Gender-Affirming Voice Care
The Department of Otolaryngology–Head and Neck Surgery partners with the Johns Hopkins Center for Transgender Health to offer gender-affirming voice care for patients who are gender diverse and transgender.
“Voice is an important aspect of gender expression,” says speech-language pathologist Ashley Davis. “Helping patients achieve a voice that aligns with their gender identity can be a critical part of their experience.”
Gender-affirming voice care may include speech-language therapy or behavioral modification, as well as surgical adjustments in vocal cord function, to help achieve a particular pitch range. Laryngologists Akst and Simon Best offer surgeries to help elevate fundamental frequency and procedures to help lower pitch, assisting patients with achieving voices they feel are more authentic to themselves.
Medical Therapy for Idiopathic Subglottic Stenosis
Idiopathic subglottic stenosis (iSGS) is a rare debilitating disease that exclusively affects women. Progressive scar tissue develops spontaneously and narrows the airway, severely limiting the ability to breathe and communicate. Treatment for iSGS is procedural, with the goal of increasing the airway diameter to improve breathing and the voice. Despite advances in understanding of laryngotracheal stenosis pathophysiology and outcomes, there is still an urgent need to improve approaches to treatment.

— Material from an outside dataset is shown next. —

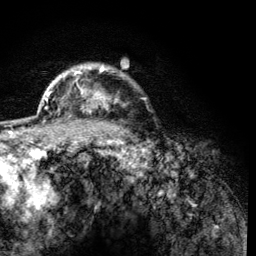
Breast MRI (dynamic contrast-enhanced), one axial slice; slice 101 of 134 in the series (ordered by position); cropped to one breast; dynamic contrast-enhanced series, time point 2 of 6 at this slice position (early post-contrast); 3 T; TE 4.2 ms, TR 8.2 ms; 256 × 256 image matrix. Female patient.
Annotated regions visible in this slice (semi-automatic segmentation, software-assisted and operator-edited):
- enhancing-tissue mask used for the functional tumour volume (all voxels passing the contrast-enhancement thresholds inside the analysis volume; usually the tumour): bounding box <60,64,118,116> (left, top, right, bottom; pixels)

Johns Hopkins laryngologist Alexander Hillel, and clinical trials coordinator Sarah Collins and colleagues, are leading the first interventional trial for treatment of iSGS. The trial is designed to evaluate the safety of the drug everolimus for patients with iSGS, evidence of which may lead to a nationwide, phase II clinical trial to assess the drug’s effectiveness.
Developing New Treatment Paradigms for Obstructive Sleep Apnea
Johns Hopkins sleep and airway surgeon Kevin Motz and pulmonary sleep medicine colleague Luu Van Pham recently launched a one-of-a-kind, multidisciplinary clinic for patients with obstructive sleep apnea who are intolerant of continuous positive airway pressure therapy. The researchers are collaborating to pioneer treatment plans — surgical and nonsurgical — to provide relief for patients and mitigate risk.
For patients who meet criteria, part of the treatment approach includes use of hypoglossal nerve stimulation. Motz leads a research program and clinical trial aimed at improving outcomes for patients in therapy through advanced physiologic measurements of upper airway collapsibility.